Pour les autorités, la nouvelle ville devrait aussi devenir une attraction touristique, avec la possibilité de faire des balades en bateau et de visiter un "parc archéologique" qui abrite les monuments déplacés, dont un hammam et une mosquée datant du 14e siècle.


Les habitations troglodytes de la cité antique de Hasankeyf en décembre 2018, en Turquie (AFP/Archives/BULENT KILIC)

De nouvelles activités, comme la randonnée, le parapente ou le jet-ski seront aussi proposées sur le site, selon Haluk Koc, le sous-préfet de Hasankeyf.

- "Ridicule d'attendre les touristes" -

"Les autorités nous disent +Hasankeyf sera le Bodrum ou le Marmaris de l'Est", raconte Bulent Basaran, commerçant, en référence aux villes touristiques populaires de la côte ouest de Turquie.

Mais le manque de touristes liée à la pandémie et l'infrastructure inachevée de la nouvelle ville ne l'incite guère à l'optimisme.

"Pour l'instant, je ne vois pas la lumière au bout du tunnel", explique-t-il. "Peut-être dans cinq ans, quand ces problèmes seront résolus, les choses seront différentes".

Mais pour Ridvan Ayhan, de l'association "Sauver Hasankeyf", il est "ridicule" d'attendre un retour des touristes à Hasankeyf, qui accueillait autrefois des visiteurs du monde entier venus apprécier son histoire et la vue splendide du haut de sa citadelle romaine.
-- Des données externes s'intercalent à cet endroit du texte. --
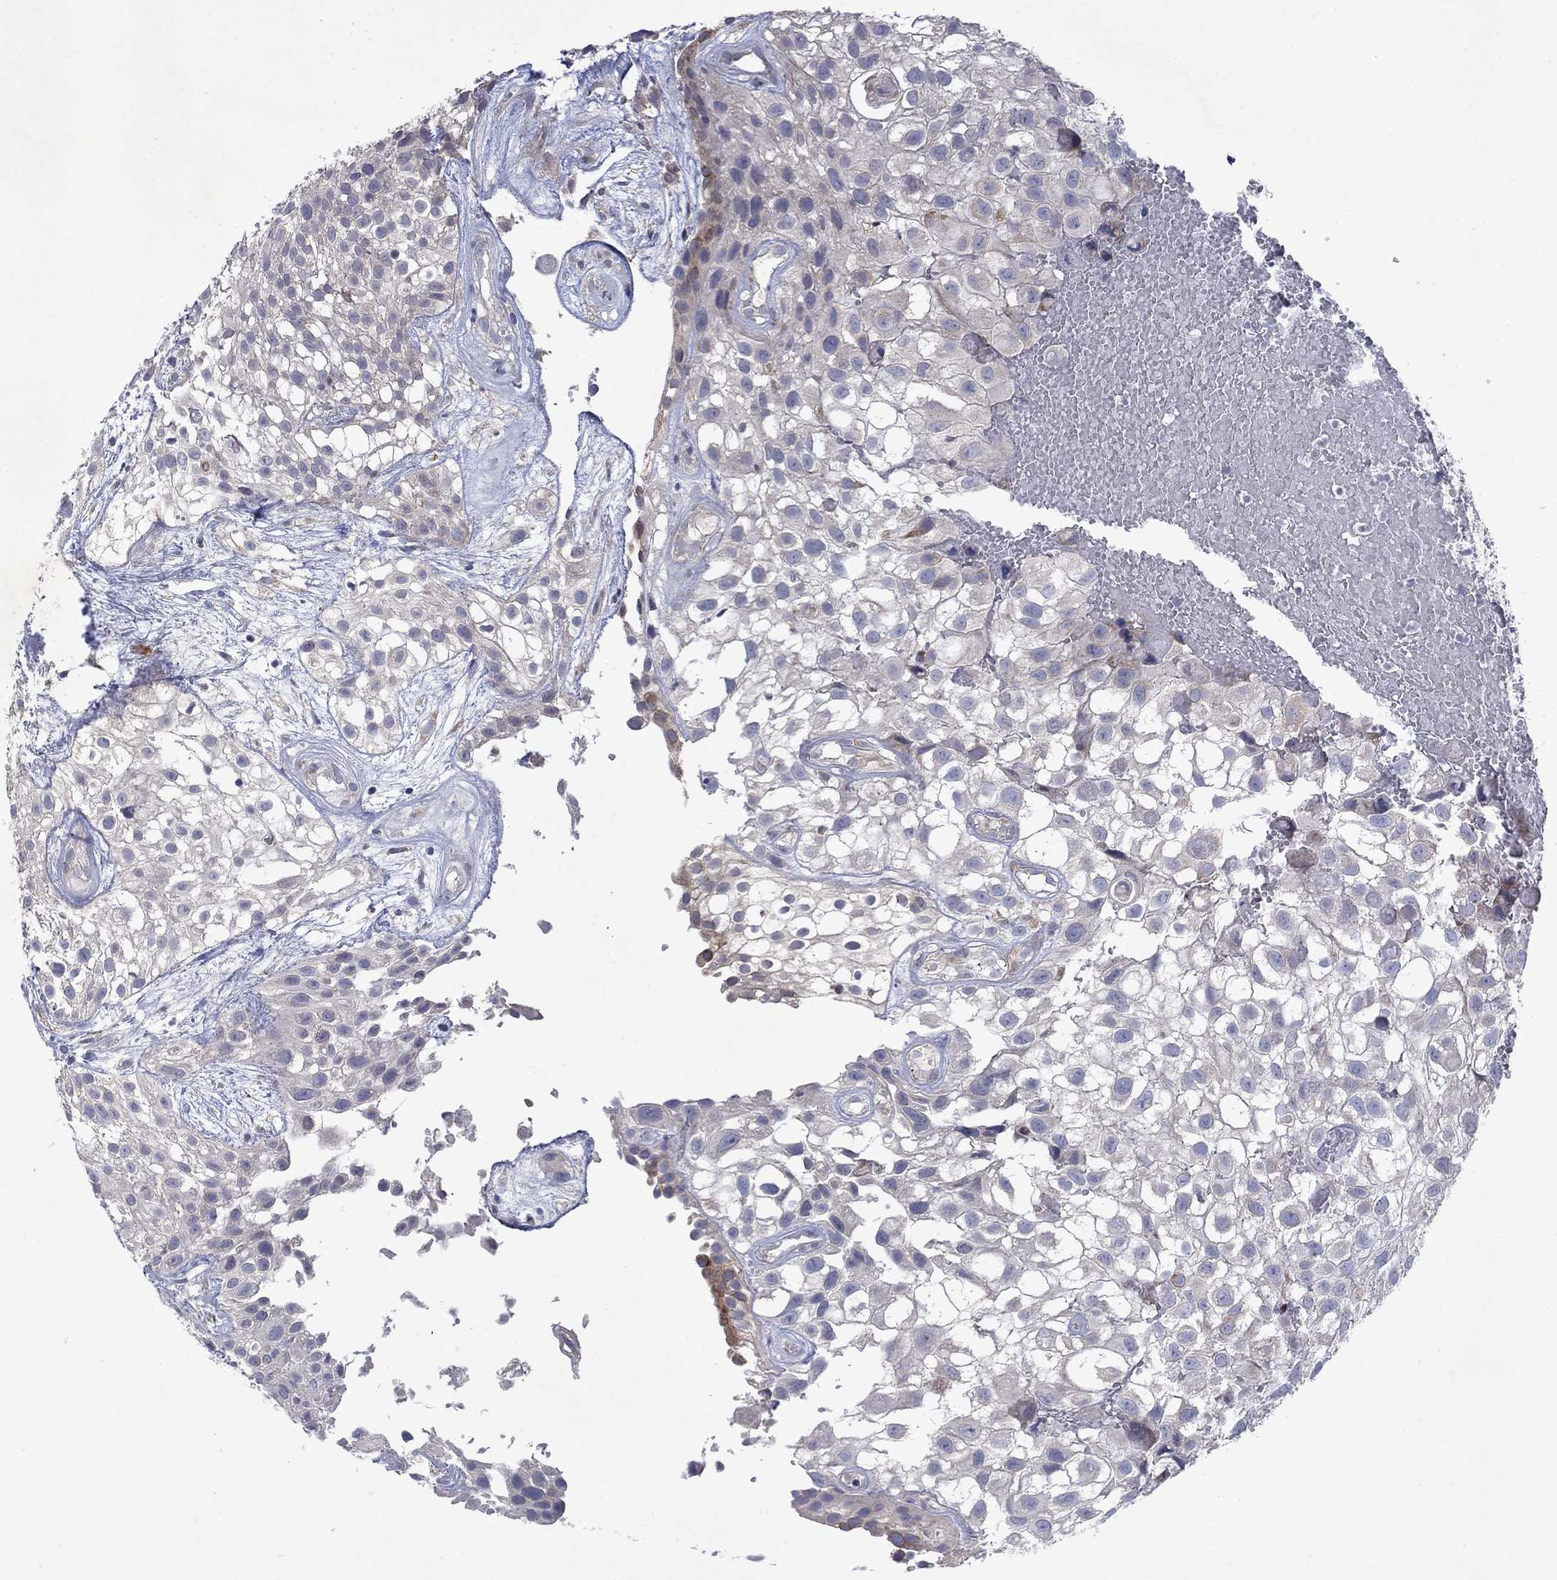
{"staining": {"intensity": "negative", "quantity": "none", "location": "none"}, "tissue": "urothelial cancer", "cell_type": "Tumor cells", "image_type": "cancer", "snomed": [{"axis": "morphology", "description": "Urothelial carcinoma, High grade"}, {"axis": "topography", "description": "Urinary bladder"}], "caption": "Photomicrograph shows no significant protein staining in tumor cells of high-grade urothelial carcinoma.", "gene": "TMEM97", "patient": {"sex": "male", "age": 56}}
L'ancienne cité de Hasankeyf, bientôt submergée par les eaux, le 24 février 2020 (AFP/Archives/BULENT KILIC)

"Il n'y a plus de raison de venir visiter Hasankeyf, comme il ne reste plus de trace de son histoire", estime-t-il.

"Les seuls visiteurs seront ceux qui viendront une fois par curiosité, pour voir comment la ville a disparu".

- Nouvelles activités -

Cependant, pour de nombreux touristes locaux, le lac artificiel offre de nouvelles activités.

Asiye Sahin, qui est venue visiter la ville avec son mari et ses quatre enfants de Midyat, situé au sud de Hasankeyf, était ravie de pouvoir faire une balade en bateau.


Une embarcation sur le Tigre devant la cité antique de Hasankeyf, en Turquie, le 17 décembre 2019 (AFP/Archives/BULENT KILIC)

"Nous sommes tellement enthousiastes. J'ai déjà vu la mer, mais je n'avais jamais pris un bateau", dit-elle.

Ancien guide touristique, Cetin Yildirimer, âgé de 29 ans, avait initialement des doutes sur ce que la ville pourrait offrir aux visiteurs avec son centre historique englouti. Mais il est aujourd'hui convaincu que les touristes reviendront à la fin de la pandémie.

"Maintenant que tout a changé, il est temps de regarder l'avenir", estime-t-il.